■ **EXERCISE AIM**: Print the entries word for word, from the very first line up to and including the line with "Объясняем простыми словами".

************

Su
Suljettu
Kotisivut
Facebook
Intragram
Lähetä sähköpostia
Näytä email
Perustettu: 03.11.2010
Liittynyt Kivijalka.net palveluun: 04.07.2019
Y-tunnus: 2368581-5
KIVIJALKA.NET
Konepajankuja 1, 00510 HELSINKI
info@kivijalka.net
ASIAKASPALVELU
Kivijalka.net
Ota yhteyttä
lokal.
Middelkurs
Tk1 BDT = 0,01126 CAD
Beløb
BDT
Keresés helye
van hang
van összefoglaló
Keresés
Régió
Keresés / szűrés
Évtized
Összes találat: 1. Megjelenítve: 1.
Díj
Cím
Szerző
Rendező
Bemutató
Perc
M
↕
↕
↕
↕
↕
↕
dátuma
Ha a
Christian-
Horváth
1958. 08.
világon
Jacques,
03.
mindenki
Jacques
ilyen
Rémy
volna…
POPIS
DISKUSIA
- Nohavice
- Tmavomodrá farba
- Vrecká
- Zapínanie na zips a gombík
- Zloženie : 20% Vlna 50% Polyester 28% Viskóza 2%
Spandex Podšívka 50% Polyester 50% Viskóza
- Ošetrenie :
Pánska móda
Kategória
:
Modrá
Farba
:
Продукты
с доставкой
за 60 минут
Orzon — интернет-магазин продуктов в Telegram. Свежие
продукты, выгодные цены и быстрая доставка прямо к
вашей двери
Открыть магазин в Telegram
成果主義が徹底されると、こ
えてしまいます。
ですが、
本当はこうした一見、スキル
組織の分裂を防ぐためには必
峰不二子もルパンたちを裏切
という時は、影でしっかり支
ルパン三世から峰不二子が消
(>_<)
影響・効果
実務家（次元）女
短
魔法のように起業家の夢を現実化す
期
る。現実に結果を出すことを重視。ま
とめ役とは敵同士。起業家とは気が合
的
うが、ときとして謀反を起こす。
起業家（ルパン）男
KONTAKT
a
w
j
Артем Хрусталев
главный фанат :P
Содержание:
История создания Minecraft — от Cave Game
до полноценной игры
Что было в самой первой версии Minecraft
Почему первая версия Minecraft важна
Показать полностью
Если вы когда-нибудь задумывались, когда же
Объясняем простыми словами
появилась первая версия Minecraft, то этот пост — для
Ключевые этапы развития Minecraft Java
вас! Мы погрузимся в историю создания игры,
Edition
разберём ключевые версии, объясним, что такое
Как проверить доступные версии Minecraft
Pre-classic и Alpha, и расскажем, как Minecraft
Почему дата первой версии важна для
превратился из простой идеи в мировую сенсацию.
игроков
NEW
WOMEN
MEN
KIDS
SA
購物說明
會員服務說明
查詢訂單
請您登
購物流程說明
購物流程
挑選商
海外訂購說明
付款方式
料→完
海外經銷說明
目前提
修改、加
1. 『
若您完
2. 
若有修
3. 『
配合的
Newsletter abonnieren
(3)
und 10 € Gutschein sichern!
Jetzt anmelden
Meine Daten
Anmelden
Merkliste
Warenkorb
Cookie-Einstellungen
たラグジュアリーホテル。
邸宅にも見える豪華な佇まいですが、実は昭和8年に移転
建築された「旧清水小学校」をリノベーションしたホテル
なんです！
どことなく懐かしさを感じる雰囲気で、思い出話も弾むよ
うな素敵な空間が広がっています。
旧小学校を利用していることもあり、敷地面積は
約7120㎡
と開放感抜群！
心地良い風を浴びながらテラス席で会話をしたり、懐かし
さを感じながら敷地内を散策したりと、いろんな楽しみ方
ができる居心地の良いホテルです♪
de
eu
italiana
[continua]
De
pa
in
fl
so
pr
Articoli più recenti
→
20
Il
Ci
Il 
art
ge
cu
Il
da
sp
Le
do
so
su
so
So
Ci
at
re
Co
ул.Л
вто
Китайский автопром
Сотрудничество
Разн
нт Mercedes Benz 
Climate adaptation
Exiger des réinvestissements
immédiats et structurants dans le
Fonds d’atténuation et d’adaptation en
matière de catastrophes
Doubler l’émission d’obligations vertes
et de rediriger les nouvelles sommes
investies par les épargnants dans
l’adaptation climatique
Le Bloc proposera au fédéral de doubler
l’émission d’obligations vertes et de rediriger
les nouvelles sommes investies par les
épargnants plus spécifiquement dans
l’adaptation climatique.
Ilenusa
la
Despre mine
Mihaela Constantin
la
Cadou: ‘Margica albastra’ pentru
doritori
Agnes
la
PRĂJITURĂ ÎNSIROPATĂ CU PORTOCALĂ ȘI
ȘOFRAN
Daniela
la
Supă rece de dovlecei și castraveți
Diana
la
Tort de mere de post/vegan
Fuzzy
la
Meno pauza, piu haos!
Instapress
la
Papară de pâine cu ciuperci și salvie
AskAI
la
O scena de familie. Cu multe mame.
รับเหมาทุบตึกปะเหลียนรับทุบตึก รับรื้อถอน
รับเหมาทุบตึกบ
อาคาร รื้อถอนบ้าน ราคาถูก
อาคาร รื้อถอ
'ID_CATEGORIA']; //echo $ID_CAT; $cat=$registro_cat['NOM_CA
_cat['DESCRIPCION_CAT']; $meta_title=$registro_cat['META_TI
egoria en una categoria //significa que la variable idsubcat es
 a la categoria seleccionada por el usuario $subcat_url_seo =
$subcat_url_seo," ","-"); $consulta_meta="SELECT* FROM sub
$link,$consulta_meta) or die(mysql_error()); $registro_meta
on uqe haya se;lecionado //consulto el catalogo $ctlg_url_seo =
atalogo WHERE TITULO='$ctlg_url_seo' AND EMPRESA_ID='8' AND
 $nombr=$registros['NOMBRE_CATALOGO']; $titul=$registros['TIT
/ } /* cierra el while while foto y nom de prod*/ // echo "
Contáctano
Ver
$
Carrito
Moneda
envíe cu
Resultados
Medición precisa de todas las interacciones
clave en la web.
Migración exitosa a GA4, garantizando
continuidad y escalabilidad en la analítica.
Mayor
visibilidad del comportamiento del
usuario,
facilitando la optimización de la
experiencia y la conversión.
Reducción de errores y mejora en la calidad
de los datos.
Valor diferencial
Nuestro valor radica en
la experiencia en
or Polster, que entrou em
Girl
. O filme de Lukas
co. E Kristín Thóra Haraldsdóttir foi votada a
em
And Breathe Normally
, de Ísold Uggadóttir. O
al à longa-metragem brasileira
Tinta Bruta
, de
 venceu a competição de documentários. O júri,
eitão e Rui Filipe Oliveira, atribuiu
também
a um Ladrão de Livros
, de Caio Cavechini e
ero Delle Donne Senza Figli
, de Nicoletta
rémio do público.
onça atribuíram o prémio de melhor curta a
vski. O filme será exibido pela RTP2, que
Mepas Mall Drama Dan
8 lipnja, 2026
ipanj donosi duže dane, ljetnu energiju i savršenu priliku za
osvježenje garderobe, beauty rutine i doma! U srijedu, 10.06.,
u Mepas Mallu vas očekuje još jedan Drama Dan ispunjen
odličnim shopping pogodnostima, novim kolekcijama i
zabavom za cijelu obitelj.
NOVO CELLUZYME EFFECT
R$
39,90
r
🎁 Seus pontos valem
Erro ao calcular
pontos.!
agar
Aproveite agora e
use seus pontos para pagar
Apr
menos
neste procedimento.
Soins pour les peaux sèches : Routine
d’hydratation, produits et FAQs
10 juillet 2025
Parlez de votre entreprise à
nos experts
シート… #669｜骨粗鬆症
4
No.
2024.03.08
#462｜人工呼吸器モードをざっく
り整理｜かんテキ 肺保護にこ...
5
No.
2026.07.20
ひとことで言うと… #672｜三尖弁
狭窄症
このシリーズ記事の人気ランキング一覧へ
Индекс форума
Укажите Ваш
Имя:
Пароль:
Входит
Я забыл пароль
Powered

************

■ **SOLUTION FOR THIS TASK**:
Su
Suljettu
Kotisivut
Facebook
Intragram
Lähetä sähköpostia
Näytä email
Perustettu: 03.11.2010
Liittynyt Kivijalka.net palveluun: 04.07.2019
Y-tunnus: 2368581-5
KIVIJALKA.NET
Konepajankuja 1, 00510 HELSINKI
info@kivijalka.net
ASIAKASPALVELU
Kivijalka.net
Ota yhteyttä
lokal.
Middelkurs
Tk1 BDT = 0,01126 CAD
Beløb
BDT
Keresés helye
van hang
van összefoglaló
Keresés
Régió
Keresés / szűrés
Évtized
Összes találat: 1. Megjelenítve: 1.
Díj
Cím
Szerző
Rendező
Bemutató
Perc
M
↕
↕
↕
↕
↕
↕
dátuma
Ha a
Christian-
Horváth
1958. 08.
világon
Jacques,
03.
mindenki
Jacques
ilyen
Rémy
volna…
POPIS
DISKUSIA
- Nohavice
- Tmavomodrá farba
- Vrecká
- Zapínanie na zips a gombík
- Zloženie : 20% Vlna 50% Polyester 28% Viskóza 2%
Spandex Podšívka 50% Polyester 50% Viskóza
- Ošetrenie :
Pánska móda
Kategória
:
Modrá
Farba
:
Продукты
с доставкой
за 60 минут
Orzon — интернет-магазин продуктов в Telegram. Свежие
продукты, выгодные цены и быстрая доставка прямо к
вашей двери
Открыть магазин в Telegram
成果主義が徹底されると、こ
えてしまいます。
ですが、
本当はこうした一見、スキル
組織の分裂を防ぐためには必
峰不二子もルパンたちを裏切
という時は、影でしっかり支
ルパン三世から峰不二子が消
(>_<)
影響・効果
実務家（次元）女
短
魔法のように起業家の夢を現実化す
期
る。現実に結果を出すことを重視。ま
とめ役とは敵同士。起業家とは気が合
的
うが、ときとして謀反を起こす。
起業家（ルパン）男
KONTAKT
a
w
j
Артем Хрусталев
главный фанат :P
Содержание:
История создания Minecraft — от Cave Game
до полноценной игры
Что было в самой первой версии Minecraft
Почему первая версия Minecraft важна
Показать полностью
Если вы когда-нибудь задумывались, когда же
Объясняем простыми словами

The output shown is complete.